8 December 2009

What difference does a Revolution make? A Contrast of China and India

The Indian ruling class opened the floodgates of globalized imperialism in 1991, almost fifteen years after China entered the path of capitalism and after the death of Mao Tsetung in 1976. In India, this move has resulted in massive assaults on the working class as well as the peasantry was exposed to the unbridled exploitation and vulnerability characteristic of the phase of Liberalisation-Privatisation-Globalisation (LPG). At the same time, this has also helped in drawing the class contradictions more sharply in the Indian society, thereby intensifying the class struggle manifested throughout the country today. This militant assertion of the masses against the imperialist dictated policies of the Indian government is perceptible in a diversity of ways, with people’s movements breaking out in all corners of the country. The most potent and politically advanced of these movements which has organised and consolidated the worst victims of the state-big corporate-landlord juggernaut has been the Maoist movement in India. While it has been identified by the ruling classes as the ‘biggest internal security threat’ and the biggest hindrance in the way of implementing LPG, the movement has been able to voice the aspirations of the fighting multitude.
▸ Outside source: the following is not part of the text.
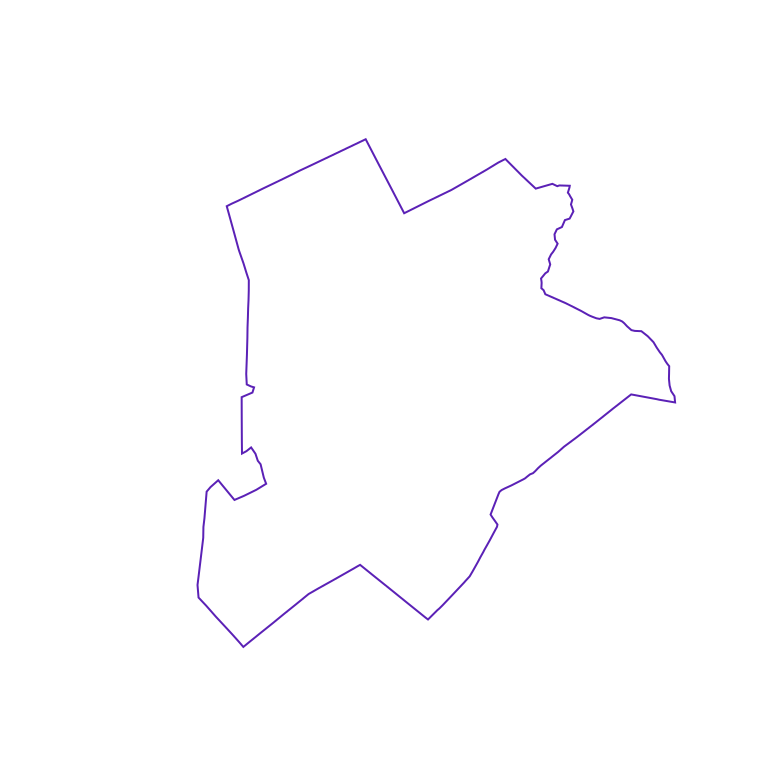 Bahati, Rift Valley, Kenya (orthographic projection), rotated 63°
{"feature_id": "3690345B12998672958499", "entity_name": "Bahati", "entity_type": "district", "adm_level": 2, "iso_a3": "KEN", "parent_name": "Kenya", "parent_adm1": "Rift Valley", "projection": "orthographic", "projection_center": [36.164, -0.224], "detail": "fine", "context": "isolated", "style": "outline", "palette": "violet", "viewbox_px": 768, "rotation_deg": 63, "n_neighbors": 0, "source": "geoboundaries", "source_scale": "gbopen_adm2", "svg_char_len": 2529}
<svg xmlns="http://www.w3.org/2000/svg" viewBox="0 0 768 768"><g transform="rotate(63 384 384)"><path d="M532.6,133.0L526.7,130.7L520.8,131.4L515.0,130.2L508.8,127.8L504.0,125.2L497.6,121.8L494.8,122.4L491.8,122.8L484.3,123.1L481.0,123.8L475.3,124.5L469.1,124.9L461.2,127.3L453.8,130.7L450.5,136.5L448.3,139.1L443.0,141.2L438.8,142.4L436.4,143.4L434.2,145.1L428.5,151.5L424.6,157.5L423.9,162.3L421.9,164.9L418.6,167.9L416.5,169.7L415.0,170.8L408.1,175.4L394.5,185.4L377.3,199.5L372.9,199.2L370.1,200.3L365.4,197.6L363.6,196.9L361.3,196.2L358.6,190.0L358.2,186.9L352.9,181.6L347.6,180.6L344.4,176.3L343.0,173.3L340.7,169.4L337.8,165.6L333.1,166.1L328.0,164.1L324.7,159.8L324.9,154.2L320.1,148.4L320.9,143.5L316.2,136.9L313.1,136.4L308.9,135.9L307.2,134.3L305.3,132.6L301.0,132.9L299.1,132.9L297.0,133.3L293.2,129.6L291.7,128.5L286.7,137.6L286.4,139.8L282.1,143.1L278.8,160.1L261.1,166.5L238.6,173.7L238.6,181.6L239.7,196.2L241.0,221.1L241.7,235.9L241.2,261.0L241.0,288.5L214.0,288.7L184.6,289.0L157.6,289.2L156.1,347.5L155.6,362.8L155.6,370.5L155.2,391.1L154.9,403.0L154.7,418.3L154.5,431.0L154.2,437.9L154.2,443.4L162.6,445.1L181.2,448.9L198.1,452.4L200.7,452.8L212.6,454.4L222.4,456.1L230.1,457.3L239.6,462.2L247.7,466.6L254.9,470.7L262.8,475.0L271.6,479.9L280.9,484.8L295.8,492.9L312.5,502.2L322.1,506.5L325.8,503.6L328.0,501.3L331.9,505.1L331.1,516.8L351.9,527.3L370.6,536.7L381.5,542.1L381.4,537.1L380.2,531.2L387.8,530.2L395.1,531.3L399.5,530.4L412.9,533.6L419.4,534.3L420.3,545.8L420.1,559.4L419.4,569.9L394.5,575.4L397.1,585.4L399.4,590.9L422.2,605.0L429.4,609.8L439.0,614.9L452.4,623.9L471.3,636.6L478.4,641.4L490.1,646.2L500.7,643.1L508.1,641.2L514.8,639.5L526.7,636.1L537.7,633.0L547.5,630.4L554.4,628.7L552.8,621.3L549.6,606.2L546.6,591.7L543.5,577.6L540.4,562.7L536.9,546.5L536.3,534.5L535.8,521.0L535.5,513.6L534.6,494.0L534.4,490.5L534.3,487.4L548.2,481.2L568.4,472.1L587.9,463.4L608.2,454.3L611.1,453.0L613.8,451.7L609.7,439.0L609.2,436.8L607.8,432.4L603.0,418.8L600.6,412.1L597.2,402.6L596.5,400.9L594.3,395.0L592.7,392.5L591.1,390.0L585.3,381.3L583.6,378.9L582.1,376.8L578.7,371.7L577.3,369.8L575.4,366.9L571.4,360.9L566.7,354.2L562.5,348.1L560.7,346.7L551.8,348.0L548.7,348.3L534.1,332.0L532.5,330.0L531.9,327.4L531.9,323.7L532.2,316.6L532.2,302.8L532.1,301.0L531.6,298.9L530.8,294.9L531.1,291.7L530.3,288.8L528.9,284.9L528.4,283.1L527.9,281.3L523.6,259.8L521.6,252.1L519.0,236.8L514.5,213.6L509.8,190.7L505.5,168.5L521.4,147.8L522.9,146.0L532.6,133.0Z" fill="none" stroke="#5b21b6" stroke-width="2"/></g></svg>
This intensifying crucible of resistance is bound to reach new heights as global capitalism is facing its gravest challenge with the deepening of the present economic crisis. As the attempt of the state and big business is to characteristically pass the burden of the crash onto the working class and the peasantry to tide over the crisis, it is also opening up new grounds for the larger unity of the struggling masses across regions and countries, garnering their energies against the repressive states, ruling classes and imperialism. It is this threat from the resilient masses that has forced the Indian state to launch a full-scale offensive the Operation Green Hunt on behalf of the MNCs and to implement the MoUs, in the vast stretches of central and eastern India.

The developments in China after more than three decades of ‘market socialism’ under the aegis of the Communist Party of China have traversed somewhat different trajectory. The revolutionary socialist policies in China that had been carried out under the leadership of Mao has been steadily dismantled over the years by the present ruling class under the garb of ‘Communism with Chinese characteristics’. The set-back of socialism and return to the capitalist Road has left the working class as well as the peasantry in an increasingly precarious situation. This has been manifested in a widening polarization of classes in the Chinese society with workers and peasants at the bottom facing extreme hardships after the breakdown of the communes, collective ownership and the loss of state and political power by the working class. The concentration of wealth and power in the hands of a few who uses their hold in the Communist Party and the state to exploit the growing ranks of the working people has deprived them of their entitlements won during the days of the Great Leap Forward and the Great Proletarian Cultural Revolution. In this regard, the insights provided by the path-breaking works of Professor Robert Weil are very inspiring.

What is most notable in this context is the tendentious but growing assertion and emergence of the revolutionary forces in China and the rising unity of consciousness among the various sections of the working class, the peasantry as also the youth. The Chinese working classes, as Professor Weil shows, has been far from passive in the face of their deteriorating conditions and the loss of rights won over decades through struggle and sacrifice in the socialist revolution. Class conflict and social turmoil have surged to levels not seen for decades. The workers, peasants, and migrants in China today are mounting some of the largest demonstrations anywhere in the world, at times involving tens of thousands.
Much like in India, violent clashes with the authorities is growing in China too, as the state and the ‘Communist’ Party tries to cope with the present economic recession with the same technique of cushioning the capitalists by hitting hardest at the working class. But in spite of the above similarities in the trajectories of the two ‘Asian Giants’, there is something that definitely demarcates the two. And it is in this context that we look into the question as to ‘What difference does a revolution make?’ A significant section of the working class in China as well as the peasantry has the advantage over those in India of actually experiencing and being a part of the rising tide of socialism during Mao’s leadership. They had enjoyed the resultant social security, pride and power that the Great Revolution endowed on the working class. Older workers understand the present historical context and most of them who went through the Mao era and the Cultural Revolution and experienced Mao’s Thought, today wants to bring China back to ‘Mao’s Road’, or Socialism. This experience of a successful Revolution gives them the vantage position to understand more clearly the dynamics of a “two-line struggle,” as a clear demarcation between the socialism of the revolution and the capitalism of the present, which is now coming out primarily from the working classes themselves, and not mainly from the intellectuals.
As the working class in China is increasingly showing the historic maturity to roll back the reactionary reforms of the post-Mao era and re-engaging in a heightened spirit with Maoism, we too, being in largely similar objective conditions must comprehend the significance of and strive towards the building a larger revolutionary unity of the toiling masses as taught by Marx, Lenin and Mao. This is imperative not only for China, but also for India and a larger international struggle to tread the socialist path fighting the onslaught of imperialism.